First off thank you for treating me like I was only a convenience and an option because now I know and I will never settle for anything less than I deserve.
You didn't even realize how the way you treated me affected my self-confidence and my independence. You made me vulnerable.
You made me put myself last.
You made me fall so selflessly in love with you that I forgot to take care of myself. I forgot who I was and what my passions were. I was so wrapped up in making sure you were happy that I lost the need to satisfy my own personal needs.
I put my doubts aside and believed you even when rumors flew around. I loved you so much that I looked like a fool for you. I treated you the way I wanted to be treated... but sadly I never got the love back that I gave to you. When I was alone and sick, you were never there. When I was breaking down in my room, you never picked up the phone. You never went the extra mile for me when I ran marathons for you.
I dropped anything and everything to rush to your side when you needed me.
You made me crazy. You told me you'd never do the things I was uneasy about and you turned around and did them anyway.
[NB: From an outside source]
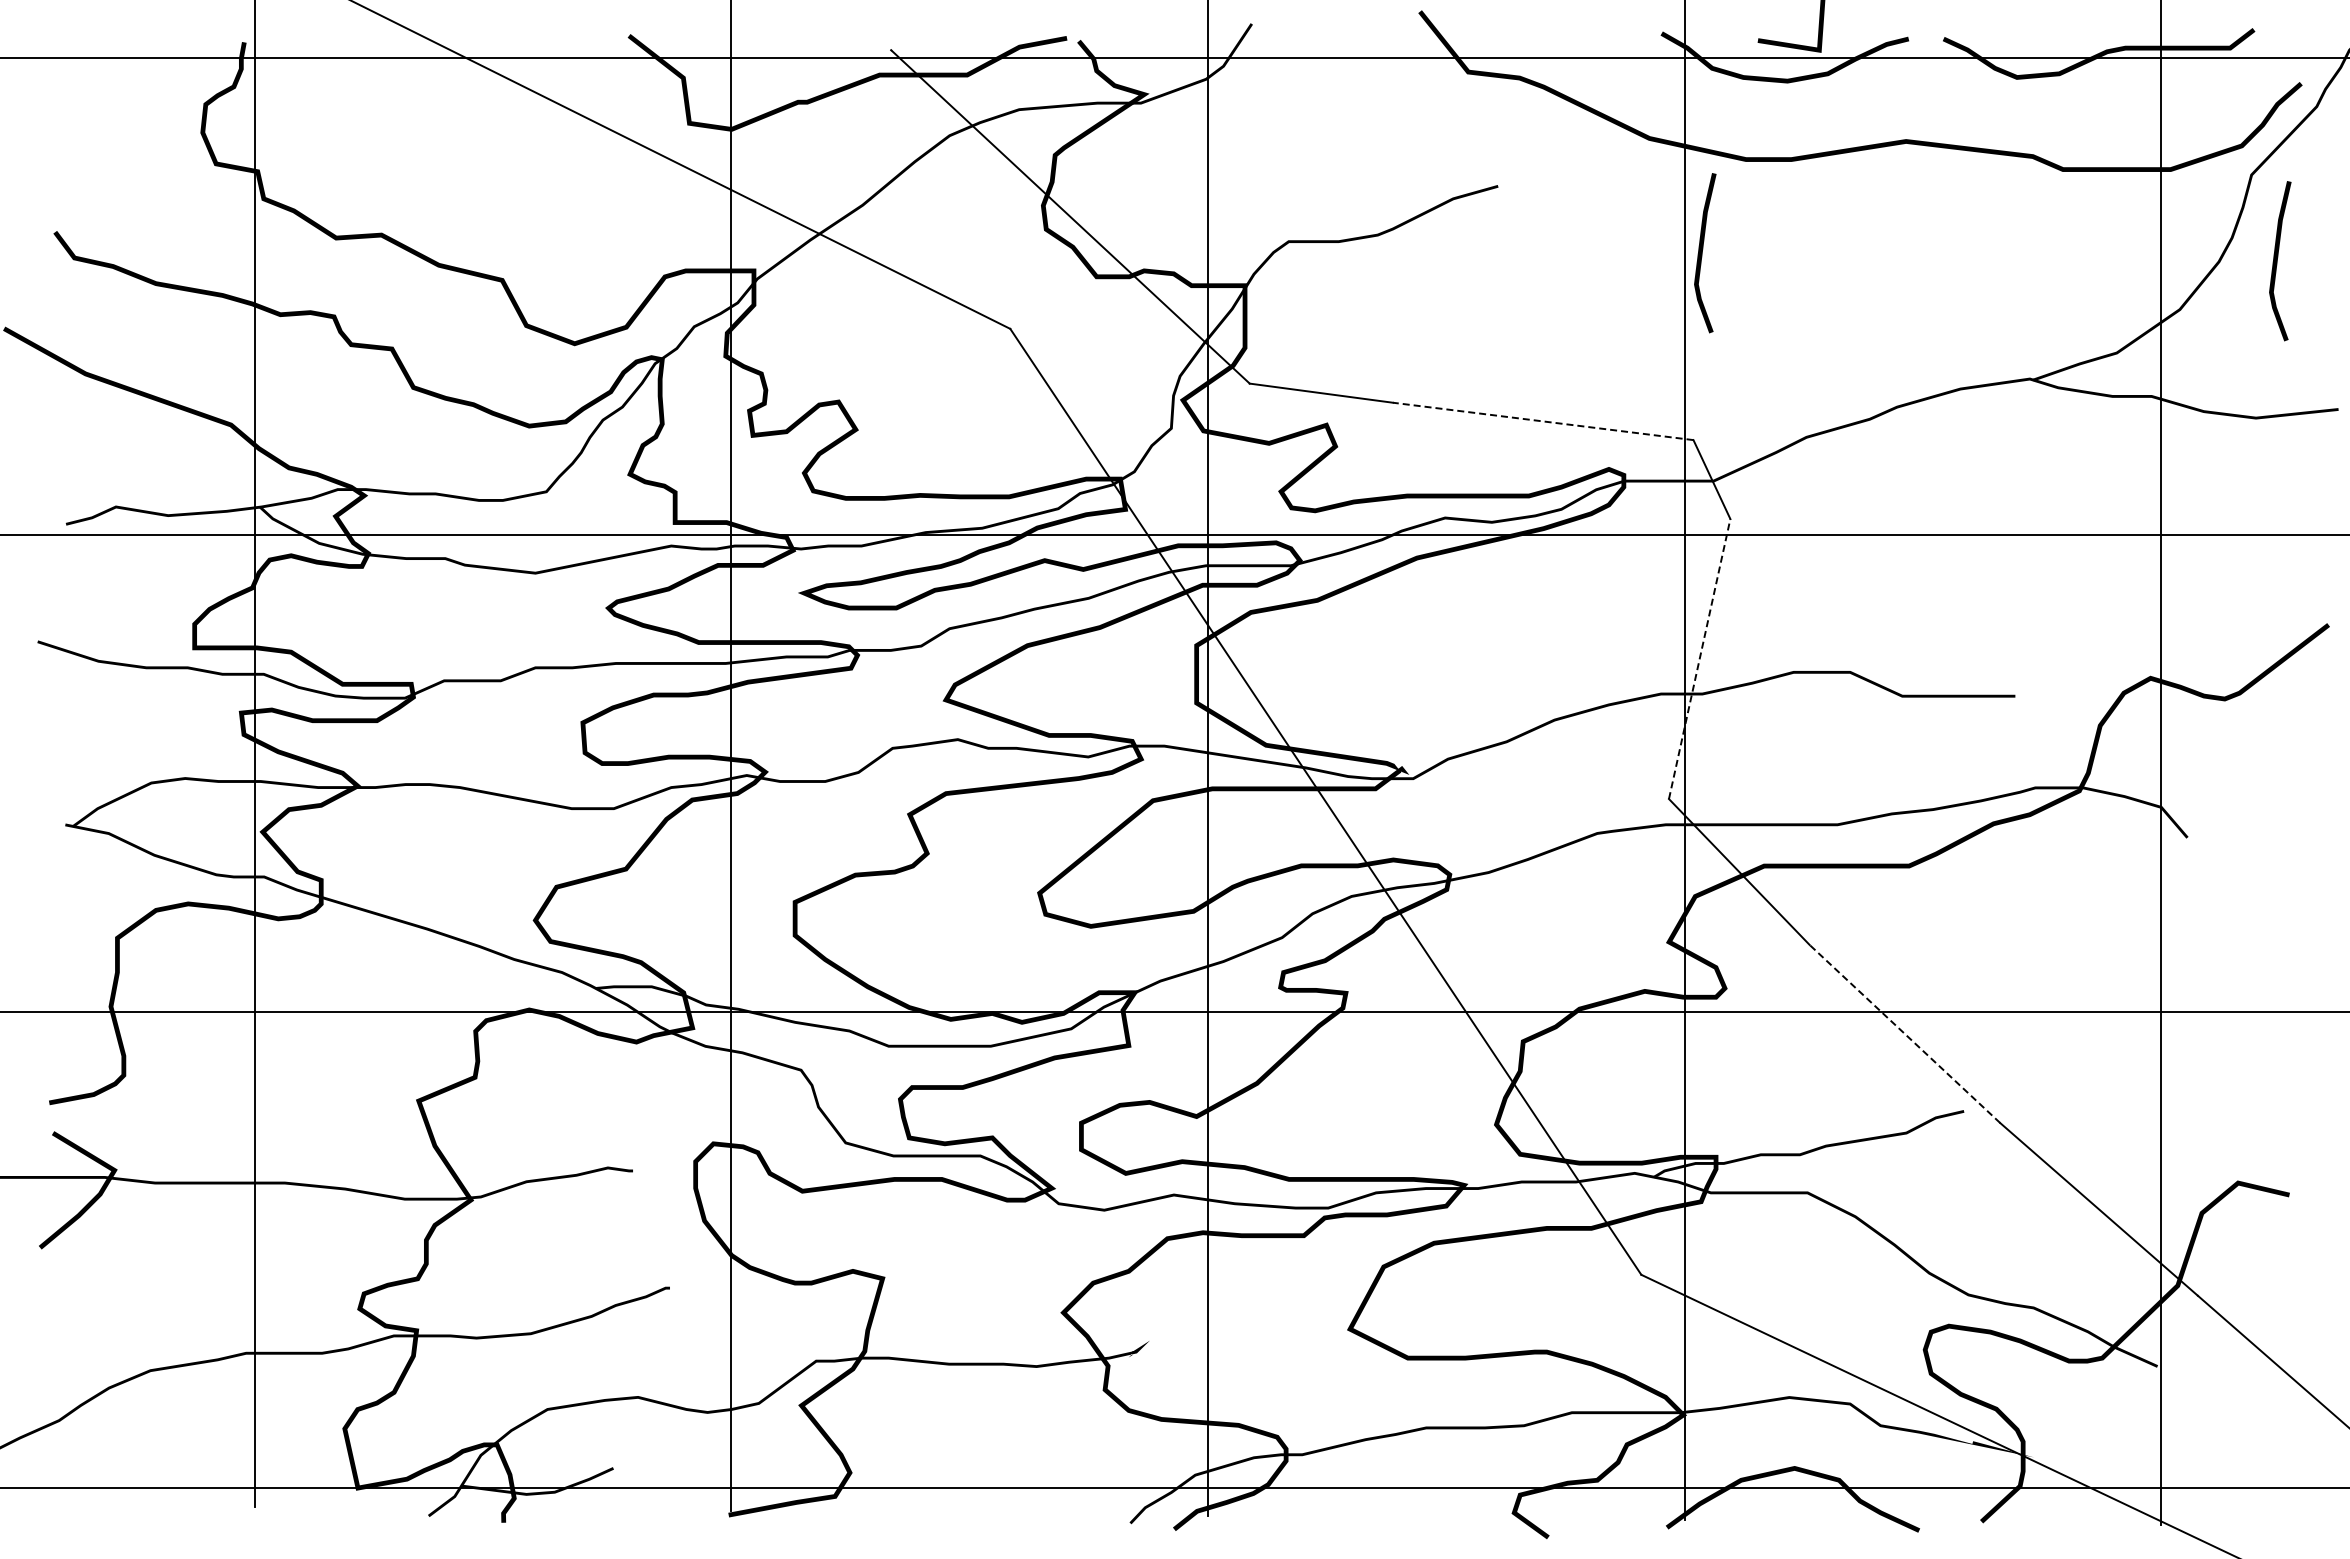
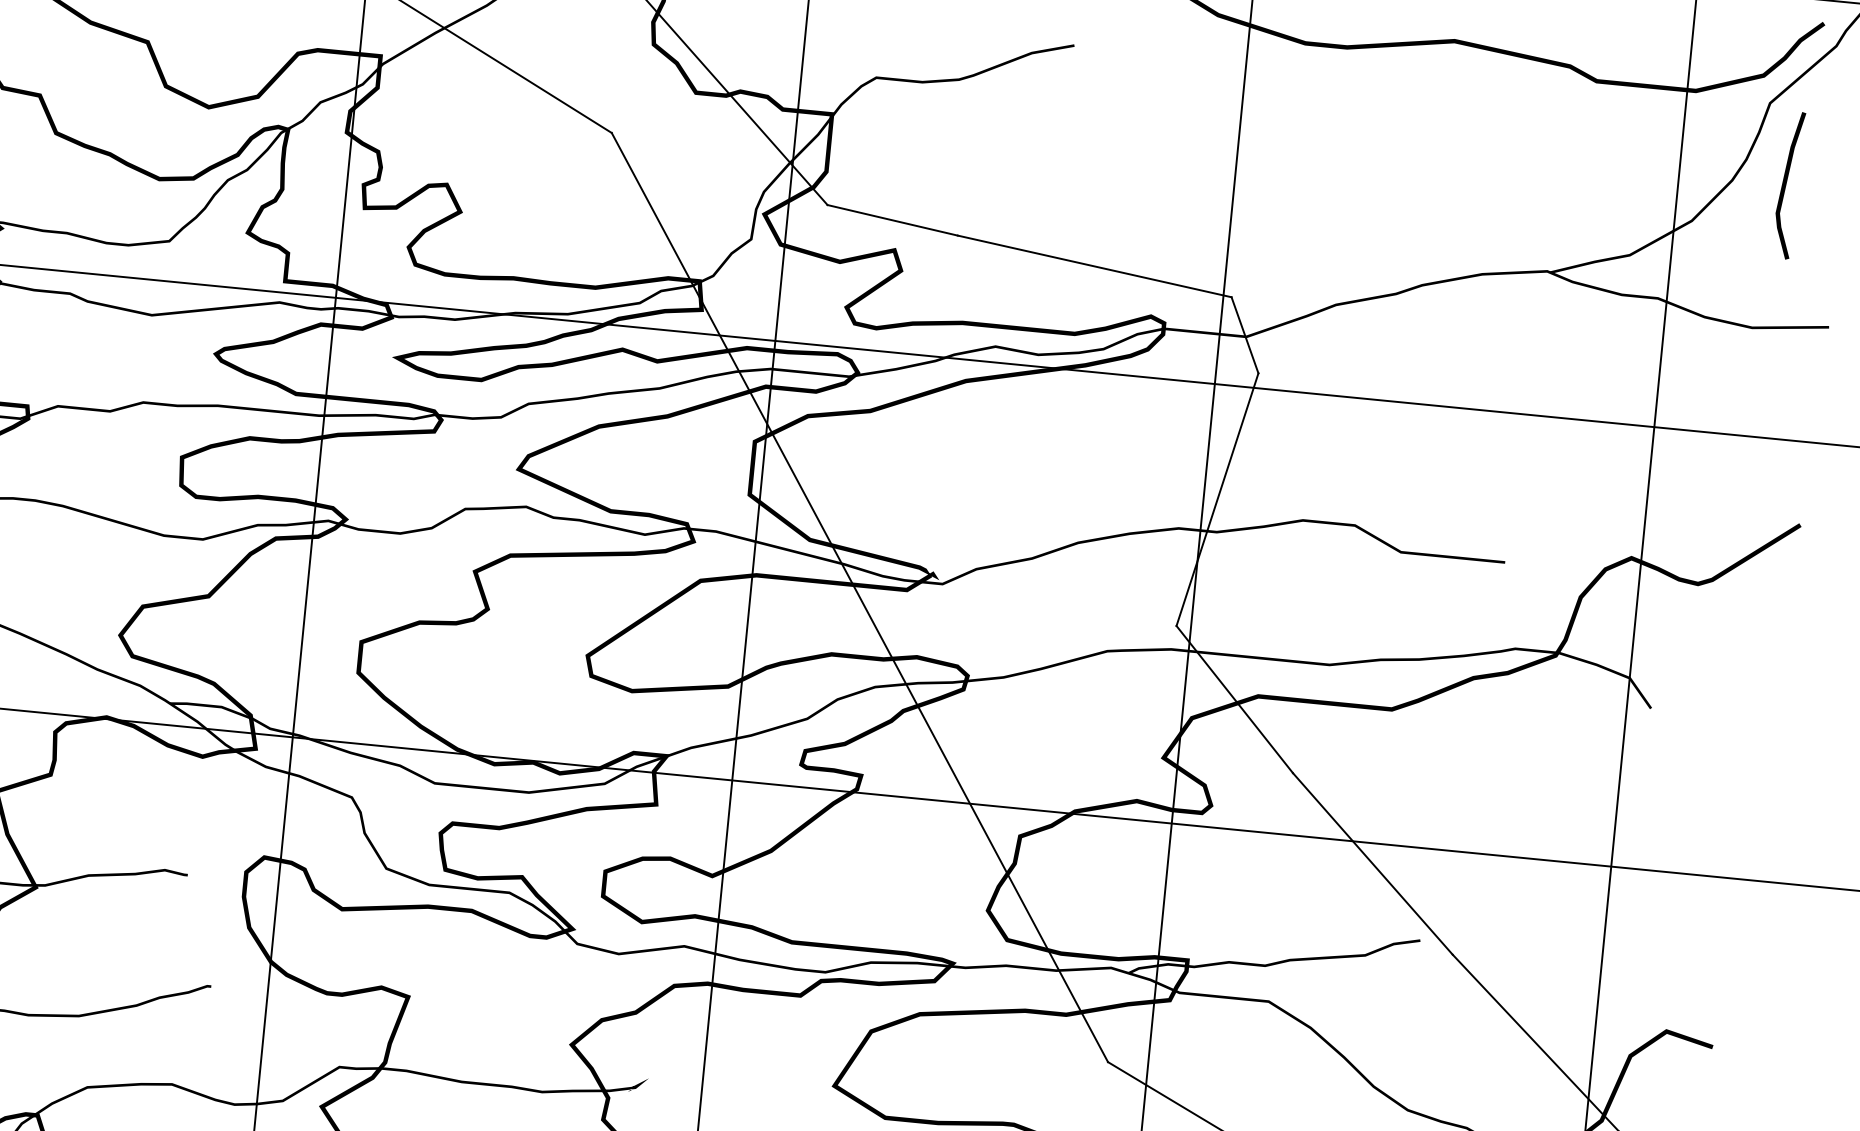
line: (1702, 253) -> (1256, 126), removed
line: (1542, 421) -> (1094, 266), dashed -> solid
line: (1699, 658) -> (1217, 499), dashed -> solid
line: (1904, 1033) -> (1372, 863), dashed -> solid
You told me you loved me and only saw me in your life but you'd jump at the opportunity to party instead of spend time at my family party. You made me believe this was love. You made me believe love was "understanding" when you would blow me off to hang with your friends every single day. You made me believe love was never taking me on a date for holidays like Valentine's Day.
You somehow twisted my mind and made me feel crazy for feeling the ways that I did. I know they were valid then, but you defended your guilty conscience til the very end. You would get angry at me for pulling a you on you. You wanted me trapped, all to yourself... but you weren't all mine were you?
That wasn't love. Love isn't possession. Love isn't emotionally abusive. Love isn't selfish. Love isn't controlling. Love isn't all about what you put on social media. Love isn't just physical.
Love is commitment and communication. Love is understanding. Love is realizing where you went wrong and working hard to fix any problem. Love is mutual. Love is being the shoulder to cry on when you need it the most. Love is feeling whole. Love is about bringing out the best in someone, not the worst.
So thank you... thank you for showing me what love is NOT and for making me realize what type of love I want and will have with someone else. Thank you for allowing me to understand and appreciate my worth to the fullest. I have never been this self-confident in my life. Thank you for breaking me down because I had the chance to build myself up for the better.